I'm doing a lot of MTB-racing and for training purpose I do a lot of long rides on the road, last year I used my Giant TCX with GP4000s tires on but I know looking for a new bike.

I have the chance to go for a Giant TCR Advanced 2013 or the TCR Composite 1 for almost the same price (Comp1 is 100 euro more)

2013 Giant TCR Advanced 2 (2013) - Bikes | Giant Bicycles | UK / Ireland

Or

2014 Giant TCR Composite 1 (2014) - Bikes | Giant Bicycles | UK / Ireland

The biggest different between the two specs is the groupset 105 vs Ultegra 6800.

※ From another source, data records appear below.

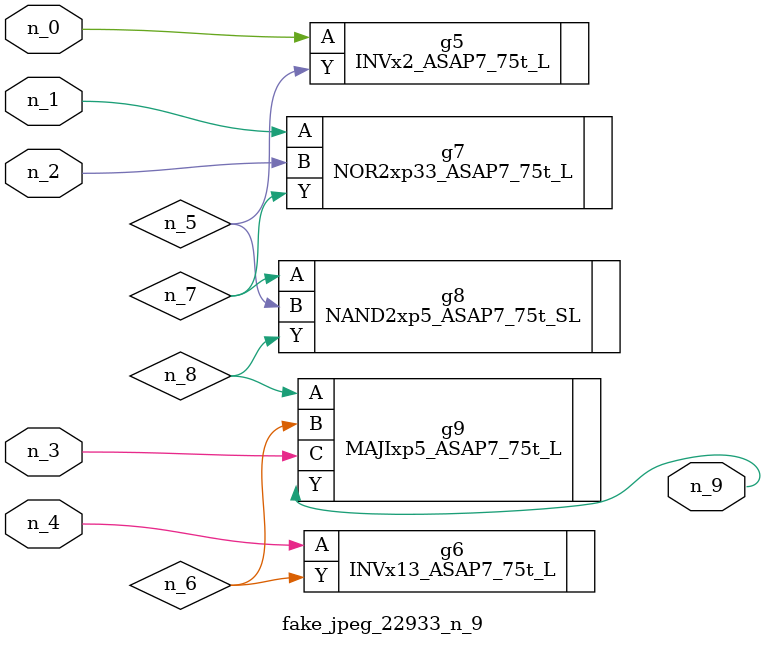
<source format=v>
module fake_jpeg_22933_n_9 (n_3, n_2, n_1, n_0, n_4, n_9);

input n_3;
input n_2;
input n_1;
input n_0;
input n_4;

output n_9;

wire n_8;
wire n_6;
wire n_5;
wire n_7;

INVx2_ASAP7_75t_L g5 ( 
.A(n_0),
.Y(n_5)
);

INVx13_ASAP7_75t_L g6 ( 
.A(n_4),
.Y(n_6)
);

NOR2xp33_ASAP7_75t_L g7 ( 
.A(n_1),
.B(n_2),
.Y(n_7)
);

NAND2xp5_ASAP7_75t_SL g8 ( 
.A(n_7),
.B(n_5),
.Y(n_8)
);

MAJIxp5_ASAP7_75t_L g9 ( 
.A(n_8),
.B(n_6),
.C(n_3),
.Y(n_9)
);


endmodule
</source>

What bike should I go for and what would the biggest difference be? 

I will upgrade the wheel set anyway so that's not needed to take into the consideration.


----------



## TJay74 (Sep 9, 2012)

Ultegra 6800 hands down is my suggestion.

While the TCR Advance is a stiffer frame and uses internal cable routing, the 2x11 Ultegra is pretty wicked.

The TCR Advance will be maybe a smidge lighter and maybe a little faster in the wind due to the internal cables and from my results of riding with a friend (I had a TCR Composite 1, he has a TCR Advance 0) and him only being slightly faster on some of our impromptu tests.


----------



## dnice (Jul 12, 2012)

if it were ultegra 6700, i'd say tcr advance, but i gotta agree, 6800 is the way to go. the only hesitation would be upgrading to di2 in the future. you cannot do so with the tct composite. well, you can, but it would just look like crap.


----------



## bingolotto (Jan 15, 2014)

dnice said:


> if it were ultegra 6700, i'd say tcr advance, but i gotta agree, 6800 is the way to go. the only hesitation would be upgrading to di2 in the future. you cannot do so with the tct composite. well, you can, but it would just look like crap.


So this is how it turned up,

I did go for tye Advanced mostly because I know I always can upgrade the groupset but not the frame.

+ Internal cable routing (A big +)
+ Fizik saddle
+ RideSenseANT+
+OD2
+All reviews on Advanced frame is always 5 starts
+ OK wheelset to start up with
+105 brakes over lover parts at Comp.

- 105

So my plan is to ride this year with the 105 and then swap it till my TCX when the CX season starts and upgrade to Ultegra 6800, DI2 or Force. IF I don't like it. But I guess it will be OK.


----------



## dnice (Jul 12, 2012)

you will love the tcr advanced! enjoy. oh, and post pictures!


----------